Can you print the stretch from the first of the rows below through the line containing "女性一人でほんの数秒で伸長させることが出来ます。", both included, with each line unchanged and the pictures left out?

==== GIVEN RECORDS

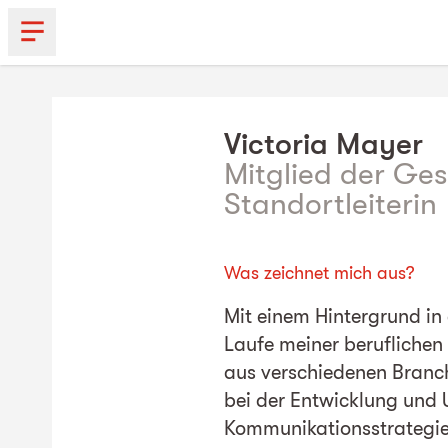
Victoria
Mayer
Mitglied der Ges
Standortleiterin
Was zeichnet mich aus?
Mit einem Hintergrund in
Laufe meiner beruflichen
aus verschiedenen Branch
bei der Entwicklung und
Kommunikationsstrategie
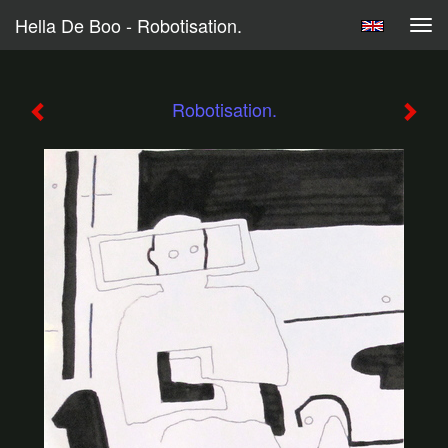
Hella De Boo - Robotisation.
Tog
navi
Robotisation.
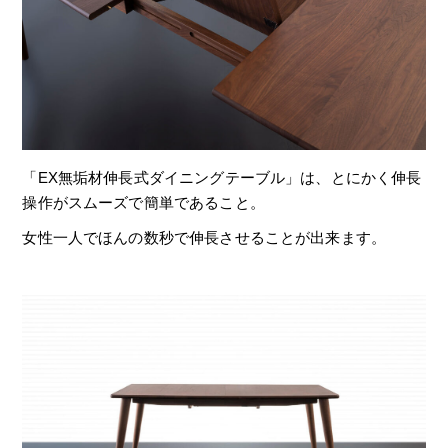
「EX無垢材伸長式ダイニングテーブル」は、とにかく伸長
操作がスムーズで簡単であること。
女性一人でほんの数秒で伸長させることが出来ます。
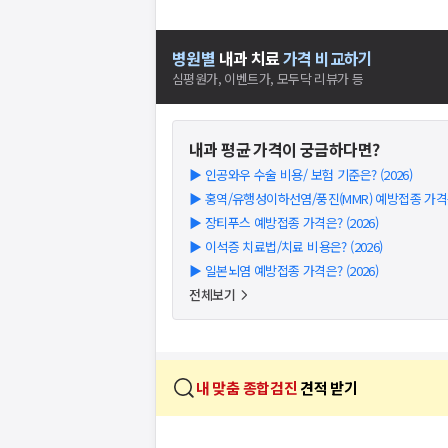
병원별
내과
치료
가격 비교하기
심평원가, 이벤트가, 모두닥 리뷰가 등
내과
평균 가격이 궁금하다면?
▶
인공와우 수술 비용/ 보험 기준은? (2026)
▶
홍역/유행성이하선염/풍진(MMR) 예방접종 가격은?
▶
장티푸스 예방접종 가격은? (2026)
▶
이석증 치료법/치료 비용은? (2026)
▶
일본뇌염 예방접종 가격은? (2026)
전체보기
내 맞춤 종합검진
견적 받기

========

REPLY TO THE EXERCISE:
Victoria
Mayer
Mitglied der Ges
Standortleiterin
Was zeichnet mich aus?
Mit einem Hintergrund in
Laufe meiner beruflichen
aus verschiedenen Branch
bei der Entwicklung und
Kommunikationsstrategie
Hella De Boo - Robotisation.
Tog
navi
Robotisation.
「EX無垢材伸長式ダイニングテーブル」は、とにかく伸長
操作がスムーズで簡単であること。
女性一人でほんの数秒で伸長させることが出来ます。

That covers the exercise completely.